CSC 4810/6810 (Computer Numbers 1876/1893)

Artificial Intelligence Fall 2001

Classroom: 203-G, 7:15-8:55 p.m., MW


Instructor: Dr. Yanqing Zhang

Office: 776 College of Education Building

Phone: 404-651-0682 (o)

Fax: 404-651-2246



Office Hours: 2:30 4:00 p.m. MW or by appointment


Text: Artificial Intelligence - A Modern Approach , by S. J. Russell and P. Norvig, Prentice Hall, 1995.

Course Content: Introduction to basic AI techniques and methodologies. Topics include search strategies, problem solving, knowledge and reasoning, logic and deduction, expert systems, neural networks, fuzzy logic, genetic algorithms, learning, data mining, intelligent agents, etc. Hands-on programming projects.

Prerequisite: CSc 3410 Data Structures and CSc 4330 Programming Language Concepts.

Course Requirements: All students should not only learn basic theoretical principles but also accumulate practical hands-on experience. Undergraduate students and graduate students will do assignments, take tests and finish programming projects. Team work is encouraged. At the end of this semester, all graduate students and undergraduate students will give presentations to share knowledge and skills. An undergraduate student needs to write a technical report. A graduate student needs to write a conference paper.


Class Policy:

      Attendance: Students are required to attend all classes.
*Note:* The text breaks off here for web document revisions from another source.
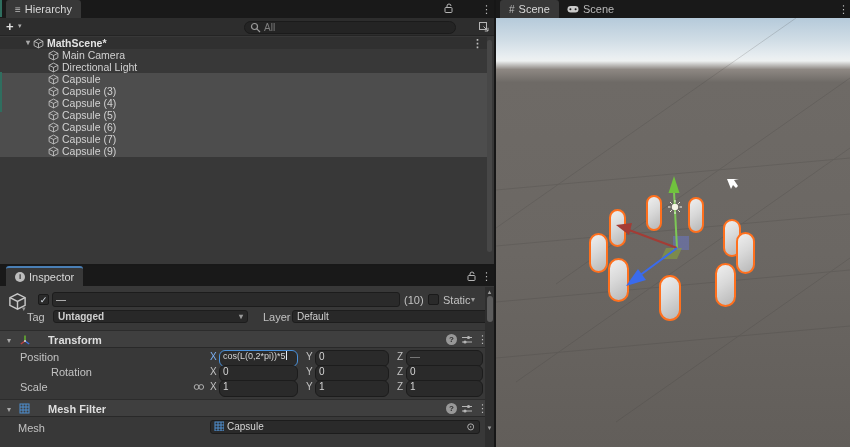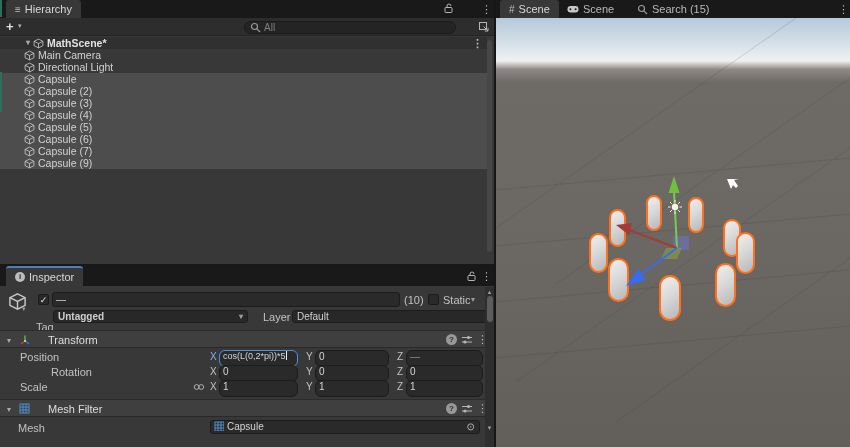--- a/index.html
+++ b/index.html
@@ -335,12 +335,6 @@
           </svg>
         <span>Scene</span>
       </div>
-      <div class="tab" style="left:132px;">
-        <svg width="11" height="11">
-            <use href="#i-mag"></use>
-          </svg>
-        <span>Search (15)</span>
-      </div>
       <span class="kebab abs" style="left:342px;top:4px;">⋮</span>
     </div>
 

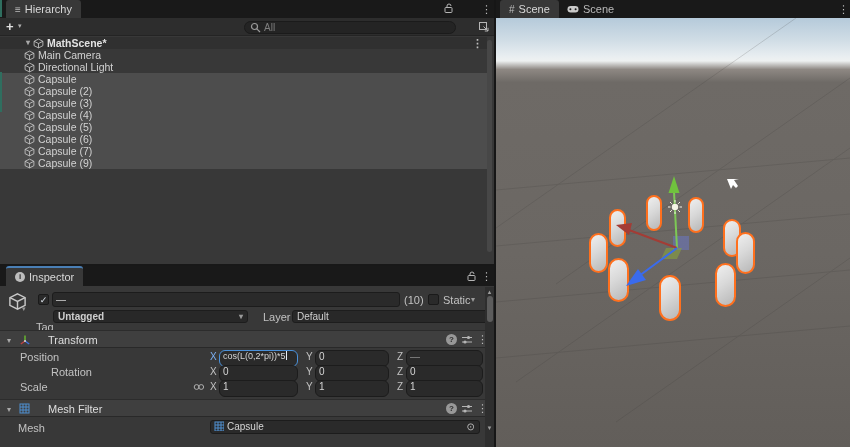--- a/index.html
+++ b/index.html
@@ -29,7 +29,7 @@
   .trow.sel { background:#4d4d4d; }
   .trow .oicon { width:11px; height:11px; margin-right:3px; flex:0 0 auto; }
   .scene-row { background:#303030; padding-left:26px; font-weight:bold; color:#e2e2e2; }
-  .item-row { padding-left:24px; }
+  .item-row { padding-left:48px; }
   .fold { color:#a8a8a8; font-size:8px; margin-right:3px; }
   .vline { position:absolute; background:#161616; }
   .hline { position:absolute; background:#181818; }

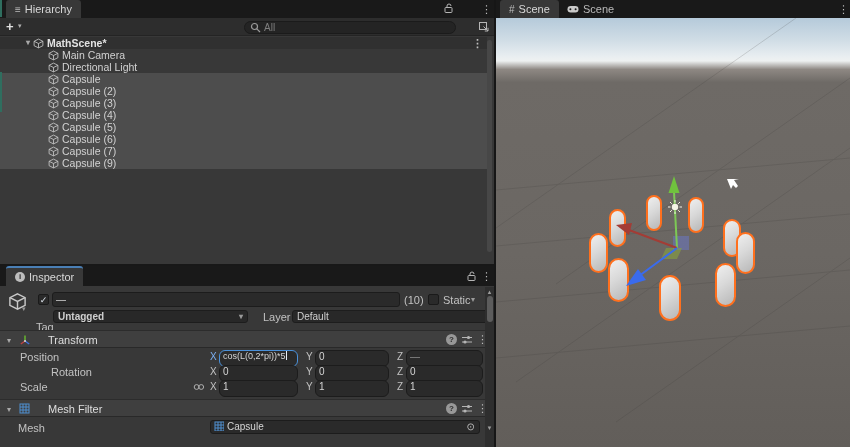--- a/index.html
+++ b/index.html
@@ -177,12 +177,6 @@
         <svg class="oicon" viewBox="0 0 12 12">
             <use href="#i-cube"></use>
           </svg>
-        <span>Capsule (2)</span>
-        </div>
-      <div class="trow item-row sel">
-        <svg class="oicon" viewBox="0 0 12 12">
-            <use href="#i-cube"></use>
-          </svg>
         <span>Capsule (3)</span>
         </div>
       <div class="trow item-row sel">

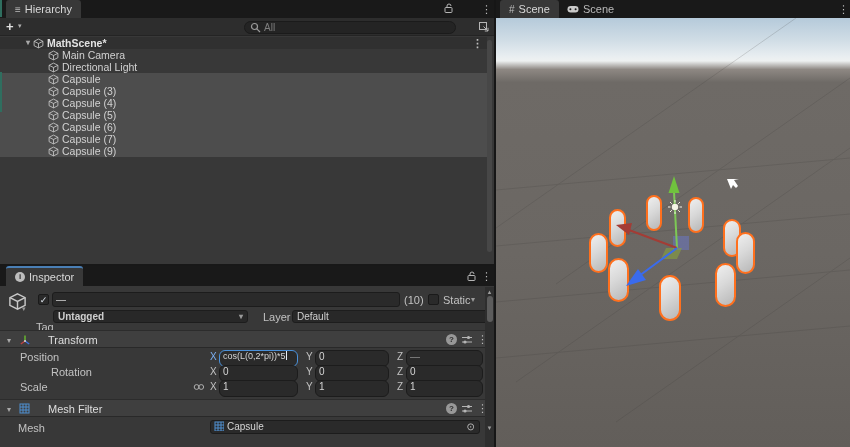--- a/index.html
+++ b/index.html
@@ -239,7 +239,7 @@
     <span class="ins-label" style="left:443px;top:28px;">Static</span>
     <span class="abs" style="left:471px;top:29px;font-size:8px;color:#9a9a9a;">▾</span>
 
-    <span class="ins-label" style="left:36px;top:45px;margin-top:10px;">Tag</span>
+    <span class="ins-label" style="left:27px;top:45px;">Tag</span>
     <div class="dd" style="left:53px;top:44px;width:195px;font-weight:bold;">
       <span>Untagged</span>
       <span class="dda">▾</span>

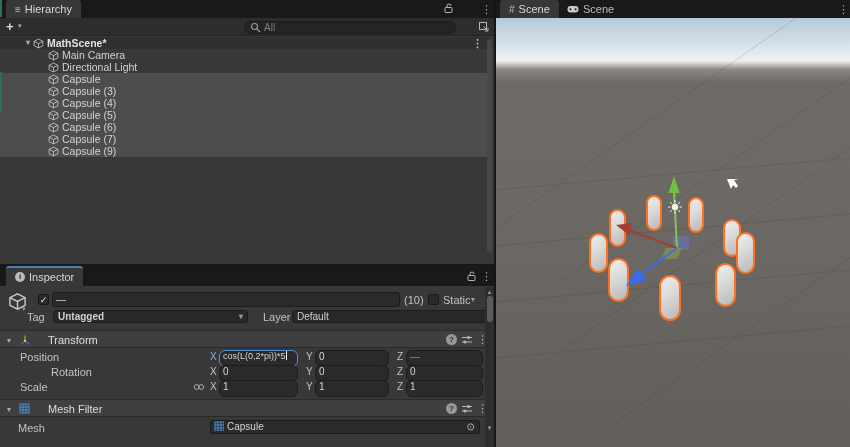--- a/index.html
+++ b/index.html
@@ -47,7 +47,7 @@
   .axis.blue { color:#7cb0f2; }
   .comp-header { position:absolute; left:0; right:0; height:18px; background:#3f3f3f;
                  border-top:1px solid #2c2c2c; border-bottom:1px solid #292929; }
-  .comp-title { position:absolute; left:48px; top:3px; font-weight:normal; color:#dedede; }
+  .comp-title { position:absolute; left:48px; top:3px; font-weight:bold; color:#dedede; }
   .helpicon { position:absolute; width:11px; height:11px; border-radius:50%; background:#989898;
               color:#2c2c2c; font-size:8px; font-weight:bold; text-align:center; line-height:11px; }
   .checkbox { position:absolute; width:11px; height:11px; background:#2a2a2a;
      Academic honesty: Plagiarism will result in a score of zero on the test or paper. The instructor has the right to make a decision of if two or more papers are cheating.

      Assignments and Projects: They must be handed in on time and will not be accepted when past due.
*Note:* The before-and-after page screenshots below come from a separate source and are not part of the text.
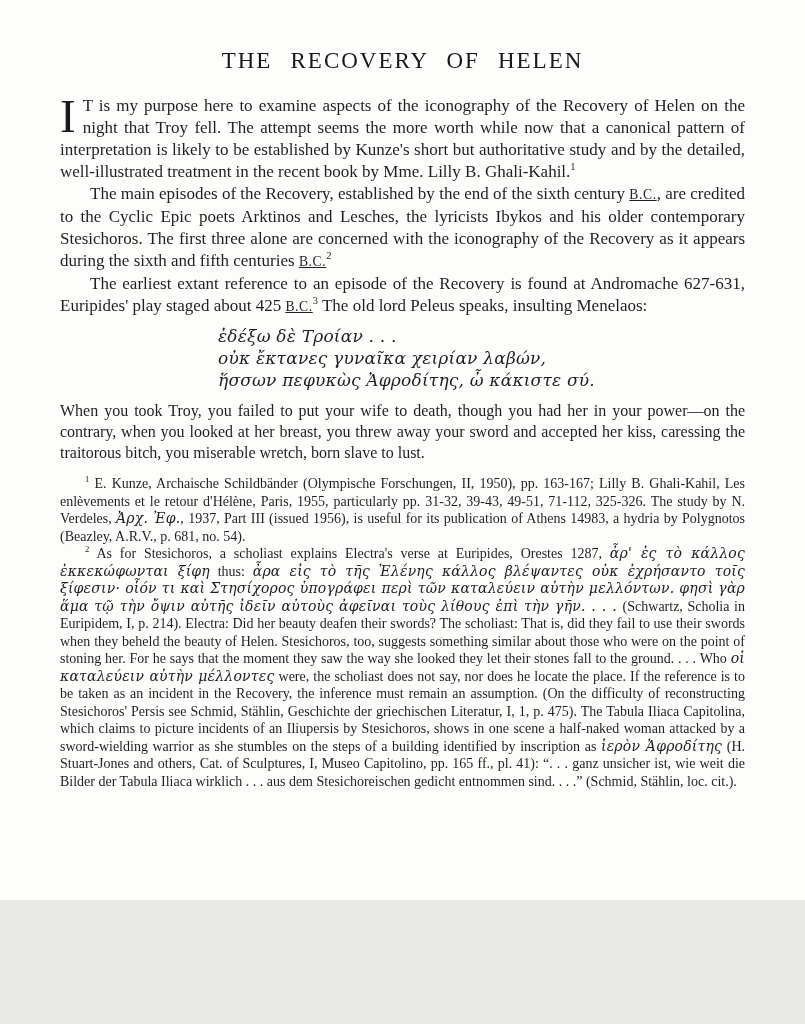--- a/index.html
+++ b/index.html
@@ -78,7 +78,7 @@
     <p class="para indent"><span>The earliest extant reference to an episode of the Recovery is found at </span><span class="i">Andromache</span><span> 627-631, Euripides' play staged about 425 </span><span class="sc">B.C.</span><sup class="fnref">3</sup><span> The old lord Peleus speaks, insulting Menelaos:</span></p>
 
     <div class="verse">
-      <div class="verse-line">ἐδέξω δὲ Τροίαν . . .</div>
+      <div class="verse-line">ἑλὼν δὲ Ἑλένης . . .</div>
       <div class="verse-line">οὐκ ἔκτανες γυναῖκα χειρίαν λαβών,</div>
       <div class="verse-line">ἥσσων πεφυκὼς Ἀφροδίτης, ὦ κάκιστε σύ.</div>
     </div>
      Withdrawals: Oct. 12 Friday is the last day to withdraw and possibly receive a W.

      Make-ups: Must need the instructor's special permission.

Grading Policy:

Mid-term Exam 25%


A [90, 100]

Final Exam 25%


B [80, 90)

Assignments 15%


C [70, 80)

Projects 30%


D [60, 70)

Attendance 5%


F [0, 60)


Tentative Course Outline and Schedule:

Chapter 1 Introduction

Aug. 20, 22

Chapter 2 Intelligent Agents

Aug. 27, 29

Chapter 3 Solving Problems by Searching

Sept. 5, 10, 12

Chapter 4 Informed Search Methods

Sept. 17, 19

Chapter 5 Game Playing

Sept. 24, 26

Chapter 6 Agents that Reason Logically

Oct. 1, 3

* Mid-term Exam

Oct. 9

Chapter 14 Uncertainty

Oct. 10, 15, 17

Chapter 15 Probabilistic Reasoning Systems

Oct. 22, 24

Chapter 18 Learning from Observations

Oct. 29, 31

Chapter 19 Learning in Neural and Belief Networks

Nov. 5, 7

Chapter 20 Reinforcement Learning

Nov. 12, 14

Chapter 27 AI: Present and Future

Nov. 19

# Project Presentations

Nov. 26, 28, Dec. 3

* Final Exam (Project Due)

Dec. 5 7:15-8:55 p.m. W


Statement: This course syllabus provides a general plan for the course; deviations may be necessary.